__EXTRAIT SÉLECTIONNÉ__:

Jacques Éladan, (L'Arche, septembre 1995)

 

" La Rime et la vie " (368 pages ; 22,71 €)

Ce livre est l'exercice d'une écoute du langage et, à travers de nombreux exemples, d'une écoute de la modernité. La mise en rapport de deux termes, la rime, la vie, montre dans les représentations communes du langage un modèle culturel poétiquement et politiquement néfaste. Contre cette vieillerie du monde, la réflexion à partir du poème pose une relation interne entre le langage, le poème, l'éthique et l'histoire. C'est pourquoi le rythme y joue un rôle théorique majeur. Pas seulement pour comprendre des poèmes. Mais, par la redéfinition de l'oralité comme une part de la nécessaire distinction entre l'individu et le sujet, pour le parti du sujet, la politique du rythme, une poétique de la société. Par là, l'utopie est le devoir de lucidité le plus urgent, la recherche de critères d'intelligibilité pour aujourd'hui. L'écoute du langage a l'oreille sur l'avenir.

 

" Critique du rythme - Anthropologie historique du langage " (732 pages ; 28,20 €)

__DONNÉES D'ENTRÉE__:
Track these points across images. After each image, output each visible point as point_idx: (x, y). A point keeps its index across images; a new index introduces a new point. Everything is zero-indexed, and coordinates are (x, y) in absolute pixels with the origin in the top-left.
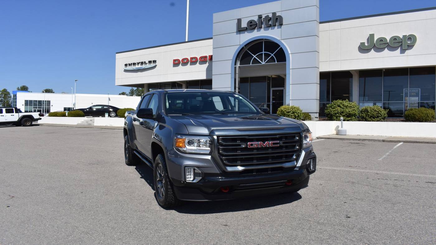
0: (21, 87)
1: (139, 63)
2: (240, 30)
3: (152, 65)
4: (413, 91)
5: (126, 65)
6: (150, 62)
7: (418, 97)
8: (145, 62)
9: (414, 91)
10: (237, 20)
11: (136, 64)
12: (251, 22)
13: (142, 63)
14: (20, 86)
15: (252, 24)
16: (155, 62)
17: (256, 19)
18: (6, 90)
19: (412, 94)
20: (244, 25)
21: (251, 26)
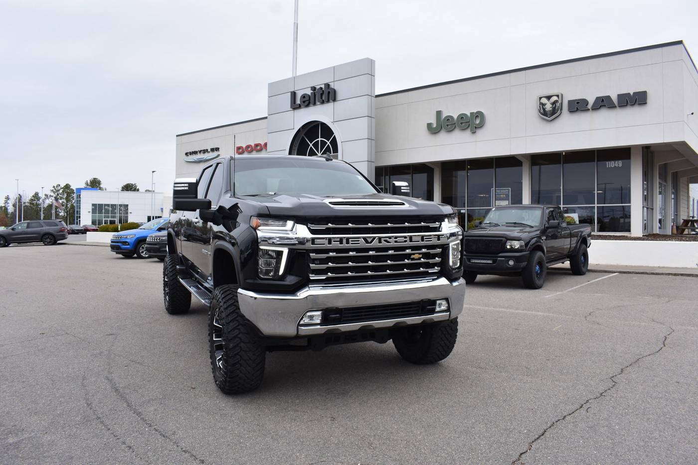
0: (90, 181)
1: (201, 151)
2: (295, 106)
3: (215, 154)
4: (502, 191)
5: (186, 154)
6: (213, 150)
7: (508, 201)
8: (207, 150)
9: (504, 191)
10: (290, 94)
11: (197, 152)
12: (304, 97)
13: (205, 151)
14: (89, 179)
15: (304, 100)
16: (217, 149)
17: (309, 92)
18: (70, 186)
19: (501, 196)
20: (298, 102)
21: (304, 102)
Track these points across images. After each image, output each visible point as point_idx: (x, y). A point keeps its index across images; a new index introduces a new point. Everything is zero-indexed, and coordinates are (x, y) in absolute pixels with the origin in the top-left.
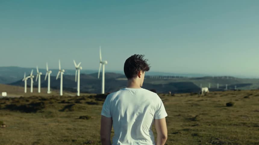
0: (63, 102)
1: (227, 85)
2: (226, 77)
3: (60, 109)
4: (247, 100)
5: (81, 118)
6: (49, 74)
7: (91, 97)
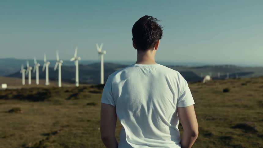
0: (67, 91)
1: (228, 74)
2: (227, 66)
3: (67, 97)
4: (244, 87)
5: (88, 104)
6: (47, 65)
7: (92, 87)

--

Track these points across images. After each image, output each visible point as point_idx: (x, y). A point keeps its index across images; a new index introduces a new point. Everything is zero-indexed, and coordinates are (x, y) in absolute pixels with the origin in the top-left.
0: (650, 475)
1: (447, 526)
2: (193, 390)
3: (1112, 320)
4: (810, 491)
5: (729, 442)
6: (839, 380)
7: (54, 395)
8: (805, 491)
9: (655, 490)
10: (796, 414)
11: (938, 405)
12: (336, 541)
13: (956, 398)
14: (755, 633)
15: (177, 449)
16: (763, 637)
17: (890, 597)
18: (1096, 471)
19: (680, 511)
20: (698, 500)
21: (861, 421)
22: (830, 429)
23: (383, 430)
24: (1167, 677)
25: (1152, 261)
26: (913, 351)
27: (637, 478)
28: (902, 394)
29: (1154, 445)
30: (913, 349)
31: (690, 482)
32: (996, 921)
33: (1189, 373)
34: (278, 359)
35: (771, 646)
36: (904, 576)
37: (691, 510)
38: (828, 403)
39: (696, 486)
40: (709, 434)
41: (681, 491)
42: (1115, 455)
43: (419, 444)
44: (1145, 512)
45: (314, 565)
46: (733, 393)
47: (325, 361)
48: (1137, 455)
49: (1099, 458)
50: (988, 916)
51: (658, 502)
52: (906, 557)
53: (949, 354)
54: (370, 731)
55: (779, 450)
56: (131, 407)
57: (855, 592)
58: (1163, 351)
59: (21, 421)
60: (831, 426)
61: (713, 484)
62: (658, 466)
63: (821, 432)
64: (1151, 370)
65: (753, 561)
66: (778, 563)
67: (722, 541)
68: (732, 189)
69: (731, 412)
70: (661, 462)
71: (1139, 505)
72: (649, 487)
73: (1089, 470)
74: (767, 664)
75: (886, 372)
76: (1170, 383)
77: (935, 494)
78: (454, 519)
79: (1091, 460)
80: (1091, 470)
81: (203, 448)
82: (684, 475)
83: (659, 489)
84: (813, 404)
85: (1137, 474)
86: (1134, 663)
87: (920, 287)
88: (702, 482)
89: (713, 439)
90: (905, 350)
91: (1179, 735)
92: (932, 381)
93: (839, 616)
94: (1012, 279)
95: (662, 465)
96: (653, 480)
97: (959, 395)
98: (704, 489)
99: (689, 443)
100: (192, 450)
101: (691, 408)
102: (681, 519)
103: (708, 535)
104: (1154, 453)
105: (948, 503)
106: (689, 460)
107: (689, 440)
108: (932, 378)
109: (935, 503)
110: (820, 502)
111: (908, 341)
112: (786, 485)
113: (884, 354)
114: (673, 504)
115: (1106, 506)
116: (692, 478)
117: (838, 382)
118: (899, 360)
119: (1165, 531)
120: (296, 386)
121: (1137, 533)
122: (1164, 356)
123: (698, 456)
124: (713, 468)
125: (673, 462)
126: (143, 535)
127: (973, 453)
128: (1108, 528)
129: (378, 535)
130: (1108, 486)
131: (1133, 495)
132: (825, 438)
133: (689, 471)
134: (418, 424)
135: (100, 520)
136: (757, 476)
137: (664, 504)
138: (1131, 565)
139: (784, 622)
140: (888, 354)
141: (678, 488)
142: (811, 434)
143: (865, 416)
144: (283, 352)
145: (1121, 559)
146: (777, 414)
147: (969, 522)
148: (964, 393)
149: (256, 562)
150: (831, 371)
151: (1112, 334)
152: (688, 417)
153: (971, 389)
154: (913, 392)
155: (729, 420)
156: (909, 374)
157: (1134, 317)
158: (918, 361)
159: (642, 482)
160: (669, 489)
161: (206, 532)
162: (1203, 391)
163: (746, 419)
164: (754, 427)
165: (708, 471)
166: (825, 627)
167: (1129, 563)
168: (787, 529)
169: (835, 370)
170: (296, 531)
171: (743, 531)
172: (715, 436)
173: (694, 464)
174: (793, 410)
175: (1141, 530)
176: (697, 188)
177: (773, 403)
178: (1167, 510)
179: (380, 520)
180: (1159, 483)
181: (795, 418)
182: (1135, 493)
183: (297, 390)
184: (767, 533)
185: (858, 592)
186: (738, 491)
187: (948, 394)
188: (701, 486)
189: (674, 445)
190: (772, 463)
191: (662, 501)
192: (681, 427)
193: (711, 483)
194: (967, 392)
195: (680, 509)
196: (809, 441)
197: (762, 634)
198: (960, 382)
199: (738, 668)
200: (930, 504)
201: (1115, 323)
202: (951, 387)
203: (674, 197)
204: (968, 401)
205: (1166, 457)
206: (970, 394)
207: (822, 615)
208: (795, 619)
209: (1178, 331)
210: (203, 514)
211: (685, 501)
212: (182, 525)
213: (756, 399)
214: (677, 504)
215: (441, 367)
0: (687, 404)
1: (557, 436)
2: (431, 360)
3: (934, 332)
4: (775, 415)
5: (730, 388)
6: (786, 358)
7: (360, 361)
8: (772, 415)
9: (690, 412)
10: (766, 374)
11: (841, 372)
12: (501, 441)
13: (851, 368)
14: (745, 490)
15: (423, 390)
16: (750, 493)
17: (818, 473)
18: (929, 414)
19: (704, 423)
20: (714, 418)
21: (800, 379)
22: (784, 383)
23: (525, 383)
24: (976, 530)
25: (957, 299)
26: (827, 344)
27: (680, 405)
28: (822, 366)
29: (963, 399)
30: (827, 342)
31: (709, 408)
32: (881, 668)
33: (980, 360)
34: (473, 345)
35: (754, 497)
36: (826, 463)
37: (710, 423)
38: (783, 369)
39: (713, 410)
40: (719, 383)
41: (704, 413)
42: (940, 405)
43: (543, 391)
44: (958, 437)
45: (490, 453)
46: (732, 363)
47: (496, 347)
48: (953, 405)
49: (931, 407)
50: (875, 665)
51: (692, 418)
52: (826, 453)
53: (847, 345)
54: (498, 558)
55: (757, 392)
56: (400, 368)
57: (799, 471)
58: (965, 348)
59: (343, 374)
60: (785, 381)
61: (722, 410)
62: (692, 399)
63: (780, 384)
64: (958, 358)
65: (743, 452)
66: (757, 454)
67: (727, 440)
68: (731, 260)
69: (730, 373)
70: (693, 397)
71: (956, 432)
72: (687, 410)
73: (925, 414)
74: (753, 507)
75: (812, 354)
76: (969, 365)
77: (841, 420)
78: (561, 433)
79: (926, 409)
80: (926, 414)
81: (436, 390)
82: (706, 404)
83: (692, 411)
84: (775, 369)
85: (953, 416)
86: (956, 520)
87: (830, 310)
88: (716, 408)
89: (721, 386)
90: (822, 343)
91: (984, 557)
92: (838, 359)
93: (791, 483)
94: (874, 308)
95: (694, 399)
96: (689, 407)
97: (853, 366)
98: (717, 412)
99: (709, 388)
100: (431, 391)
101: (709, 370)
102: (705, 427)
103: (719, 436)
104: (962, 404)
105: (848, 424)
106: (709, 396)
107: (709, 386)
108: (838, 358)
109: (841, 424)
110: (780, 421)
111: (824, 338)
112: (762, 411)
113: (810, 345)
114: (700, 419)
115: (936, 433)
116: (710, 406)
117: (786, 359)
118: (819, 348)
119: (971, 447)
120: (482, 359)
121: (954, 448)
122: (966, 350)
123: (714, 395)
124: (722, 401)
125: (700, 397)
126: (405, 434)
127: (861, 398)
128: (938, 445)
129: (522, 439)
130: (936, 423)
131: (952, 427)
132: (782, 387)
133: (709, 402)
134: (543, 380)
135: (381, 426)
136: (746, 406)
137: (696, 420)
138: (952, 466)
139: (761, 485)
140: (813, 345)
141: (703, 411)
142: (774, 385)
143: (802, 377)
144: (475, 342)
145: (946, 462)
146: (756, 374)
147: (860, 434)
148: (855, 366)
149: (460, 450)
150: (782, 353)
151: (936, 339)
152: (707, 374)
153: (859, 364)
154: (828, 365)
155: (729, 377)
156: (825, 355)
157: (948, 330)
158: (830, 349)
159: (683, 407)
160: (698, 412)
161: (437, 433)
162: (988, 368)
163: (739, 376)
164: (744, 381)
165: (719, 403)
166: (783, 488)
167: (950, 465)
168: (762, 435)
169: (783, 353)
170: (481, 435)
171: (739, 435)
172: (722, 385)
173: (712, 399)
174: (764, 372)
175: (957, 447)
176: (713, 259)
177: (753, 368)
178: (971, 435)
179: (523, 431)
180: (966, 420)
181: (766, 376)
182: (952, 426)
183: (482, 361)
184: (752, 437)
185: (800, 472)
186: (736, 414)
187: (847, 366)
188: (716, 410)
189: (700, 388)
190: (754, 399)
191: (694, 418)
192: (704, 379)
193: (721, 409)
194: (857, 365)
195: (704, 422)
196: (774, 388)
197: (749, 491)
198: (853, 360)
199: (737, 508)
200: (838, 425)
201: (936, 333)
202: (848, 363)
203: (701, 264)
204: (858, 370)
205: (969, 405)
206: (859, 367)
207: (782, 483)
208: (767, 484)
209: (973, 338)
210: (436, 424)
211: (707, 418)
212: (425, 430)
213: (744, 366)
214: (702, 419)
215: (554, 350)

* * *

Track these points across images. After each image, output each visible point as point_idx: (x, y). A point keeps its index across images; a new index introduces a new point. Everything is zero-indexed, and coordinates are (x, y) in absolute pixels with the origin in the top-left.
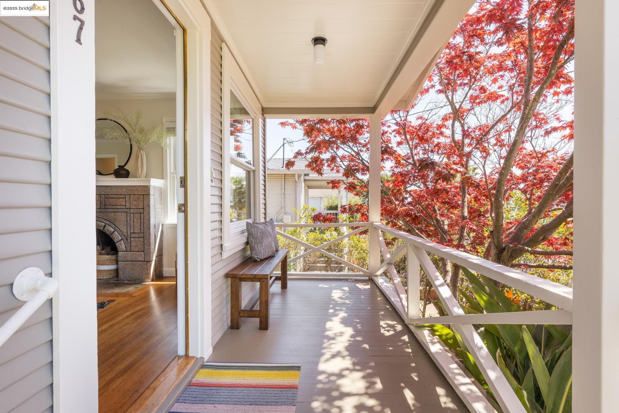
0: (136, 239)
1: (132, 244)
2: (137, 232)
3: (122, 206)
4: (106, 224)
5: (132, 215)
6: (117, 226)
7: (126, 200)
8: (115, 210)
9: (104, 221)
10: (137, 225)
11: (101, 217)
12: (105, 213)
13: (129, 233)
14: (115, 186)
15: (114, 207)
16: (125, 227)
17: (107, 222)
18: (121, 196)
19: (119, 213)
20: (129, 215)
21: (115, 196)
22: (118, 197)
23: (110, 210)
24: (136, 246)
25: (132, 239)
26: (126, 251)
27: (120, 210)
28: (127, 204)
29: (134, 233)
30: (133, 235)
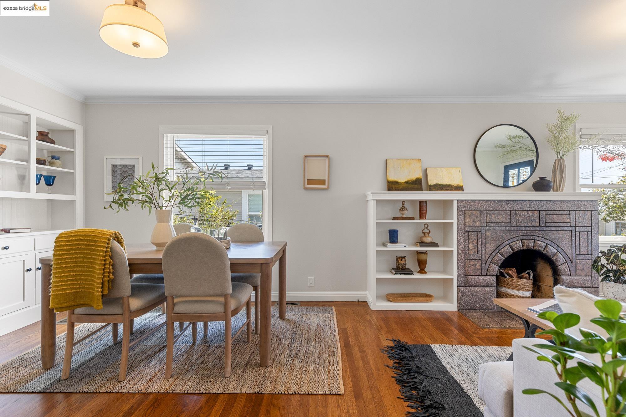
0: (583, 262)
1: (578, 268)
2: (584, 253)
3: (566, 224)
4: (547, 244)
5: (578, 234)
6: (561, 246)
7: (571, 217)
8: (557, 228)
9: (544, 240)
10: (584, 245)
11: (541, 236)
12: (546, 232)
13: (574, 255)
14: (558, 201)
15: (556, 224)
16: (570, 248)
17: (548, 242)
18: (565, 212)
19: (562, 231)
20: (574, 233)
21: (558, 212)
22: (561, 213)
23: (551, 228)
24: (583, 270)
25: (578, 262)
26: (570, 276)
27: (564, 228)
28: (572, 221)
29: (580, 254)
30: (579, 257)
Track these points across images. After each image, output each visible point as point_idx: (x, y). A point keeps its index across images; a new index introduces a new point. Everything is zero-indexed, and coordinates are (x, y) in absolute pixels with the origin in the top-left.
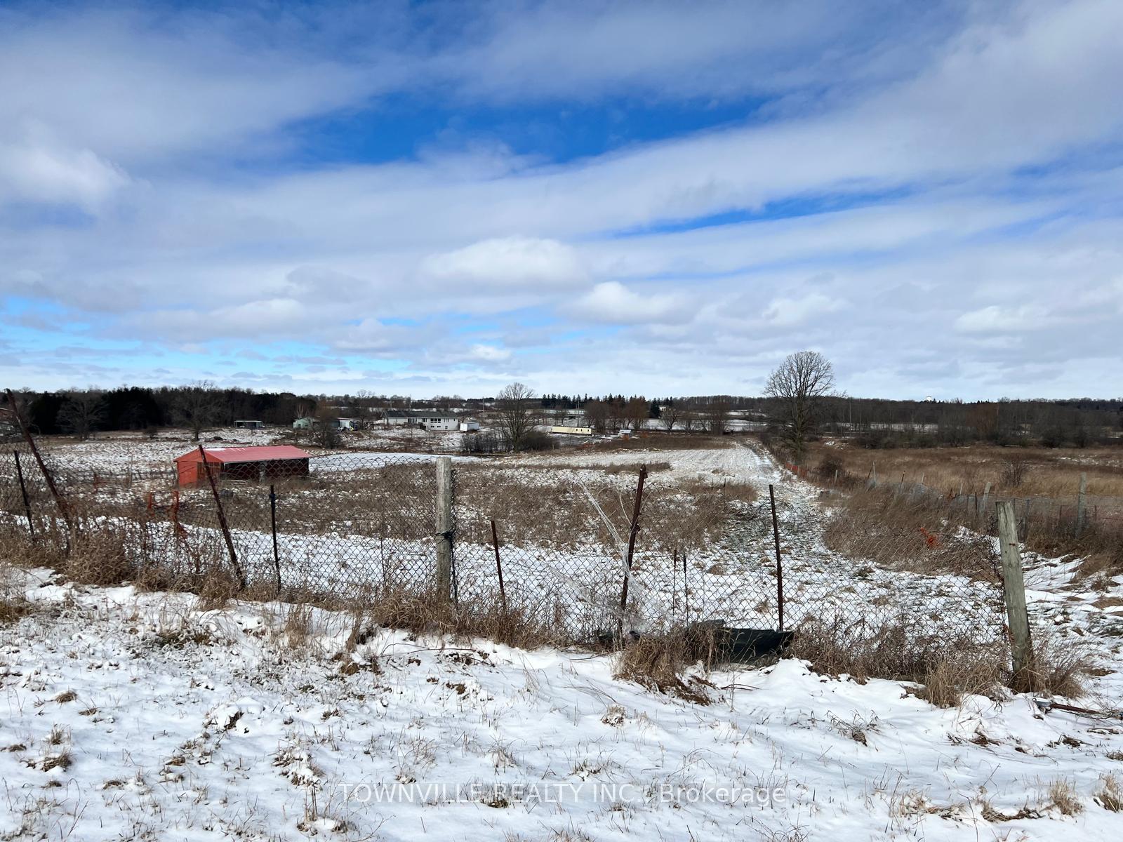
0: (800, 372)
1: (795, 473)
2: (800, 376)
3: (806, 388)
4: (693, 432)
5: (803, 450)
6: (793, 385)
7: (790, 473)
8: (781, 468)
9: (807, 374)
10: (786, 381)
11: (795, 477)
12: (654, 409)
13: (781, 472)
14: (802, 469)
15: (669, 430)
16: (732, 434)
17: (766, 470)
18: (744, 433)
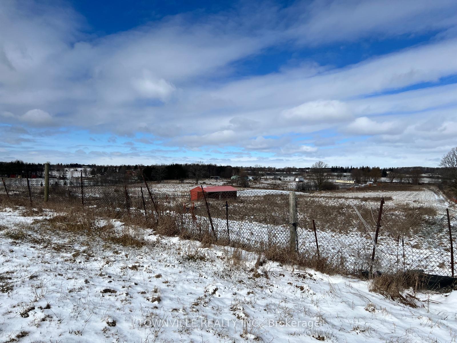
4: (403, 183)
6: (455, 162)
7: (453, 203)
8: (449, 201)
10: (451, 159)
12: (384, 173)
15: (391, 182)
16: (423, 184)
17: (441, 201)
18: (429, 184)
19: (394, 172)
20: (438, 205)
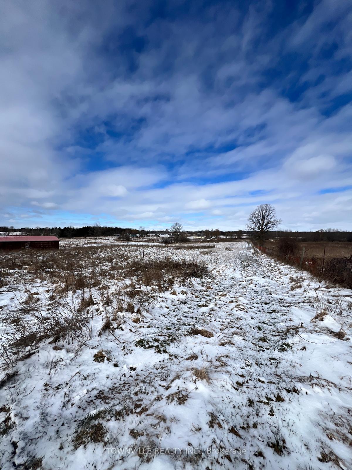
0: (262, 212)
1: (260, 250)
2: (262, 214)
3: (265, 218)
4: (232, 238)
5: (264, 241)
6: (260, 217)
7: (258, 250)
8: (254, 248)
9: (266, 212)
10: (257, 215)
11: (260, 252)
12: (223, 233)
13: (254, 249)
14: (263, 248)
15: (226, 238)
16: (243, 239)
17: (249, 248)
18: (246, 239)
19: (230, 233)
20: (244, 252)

__CONSIGNE DE TRAVAIL A__: Dans l'extrait sélectionné, relevez tous les termes entre lesquels la réflexion à partir du poème pose une relation interne.
__CONSIGNE DE TRAVAIL B__: Traduisez en anglais la phrase suivante de l'extrait sélectionné : « C'est pourquoi le rythme y joue un rôle théorique majeur. »
__CONSIGNE DE TRAVAIL C__: Donnez la suite de l'extrait sélectionné consacré aux deux livres sur le langage et le rythme, à partir de sa dernière ligne.

__RÉSULTAT DE L'EXERCICE A__: le langage, le poème, l'éthique, l'histoire

__RÉSULTAT DE L'EXERCICE B__: That is why rhythm plays a major theoretical role in it.

__RÉSULTAT DE L'EXERCICE C__:
On ne peut rien contre ce fait que Meschonnic a l'air d'un nom de prophète, et Henri Meschonnic n'y peut rien non plus. Il se tient désormais en haut d'un véritable Mont Sinaï de volumes, d'où il fait tomber l'anathème sur les têtes qui ne pensent pas comme lui. Assez souvent, il a raison du reste, et c'est une grande part de sa séduction. Car aucun prophète n'a comme Meschonnic brandi le glaive du Dieu des Armées : en souriant. La certitude d'avoir raison le rend à la fois charmant et impitoyable. Mais de quoi s'agit-il à présent ? - Du rythme. C'est-à-dire de cet élément instable qui donne vie et sens à tous les " discours", qu'ils soient en vers, en prose, ou insoucieux d'être l'un ou l'autre quand on discute du dernier match.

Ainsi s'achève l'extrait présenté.